L
48-56 cm. V 112-124 cm.
Het vrouwtje is bruin met een duidelijk masker. Het mannetje is lichter
van
kleur en heeft een blauwe staart en een blauwe band over de vleugels.
De slagpennen van zowel het mannetje als het vrouwtje zijn zwart. De
Bruinen
Kiekendief vliegt gewoonlijk laag, vaak afgewisseld met een zeilvlucht,
waarbij
de vleugel in een v-vorm zijn opgeheven.
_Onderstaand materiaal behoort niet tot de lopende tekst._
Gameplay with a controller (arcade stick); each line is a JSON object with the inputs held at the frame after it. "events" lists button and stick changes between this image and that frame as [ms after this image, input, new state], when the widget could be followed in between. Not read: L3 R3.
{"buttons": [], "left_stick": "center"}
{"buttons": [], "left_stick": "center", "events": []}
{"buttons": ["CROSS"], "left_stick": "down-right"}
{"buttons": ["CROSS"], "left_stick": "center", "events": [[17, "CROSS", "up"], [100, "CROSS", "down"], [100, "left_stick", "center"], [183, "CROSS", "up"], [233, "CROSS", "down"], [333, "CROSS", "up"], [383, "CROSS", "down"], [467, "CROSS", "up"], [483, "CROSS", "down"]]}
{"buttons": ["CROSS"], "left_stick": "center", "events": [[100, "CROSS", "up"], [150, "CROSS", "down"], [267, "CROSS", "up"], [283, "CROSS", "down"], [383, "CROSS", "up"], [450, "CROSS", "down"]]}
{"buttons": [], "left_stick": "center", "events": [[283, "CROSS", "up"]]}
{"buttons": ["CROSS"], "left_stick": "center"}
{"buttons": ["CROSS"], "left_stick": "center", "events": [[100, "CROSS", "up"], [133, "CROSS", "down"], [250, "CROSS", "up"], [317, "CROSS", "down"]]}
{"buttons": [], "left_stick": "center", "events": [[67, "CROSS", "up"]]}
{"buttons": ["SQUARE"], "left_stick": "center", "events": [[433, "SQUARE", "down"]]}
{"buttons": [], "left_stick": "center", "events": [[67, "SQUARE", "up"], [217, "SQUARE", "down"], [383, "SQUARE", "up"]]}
De vrouwtjes zijn gemiddeld
wat groter
dan de mannetjes en kunnen, mede daardoor, ook wat grotere prooien
grijpen.
Kiekendieven zijn de enige stootvogel die in een
geheel open gebied kunnen leven en niet afhankelijk zijn van bomen. Ze bewonen
bij voorkeur vochtige of moerasachtige gebieden met veel riet. Ze foerageren tot
ver in de omtrek van hun nest en kunnen op veel plaatsen worden gezien.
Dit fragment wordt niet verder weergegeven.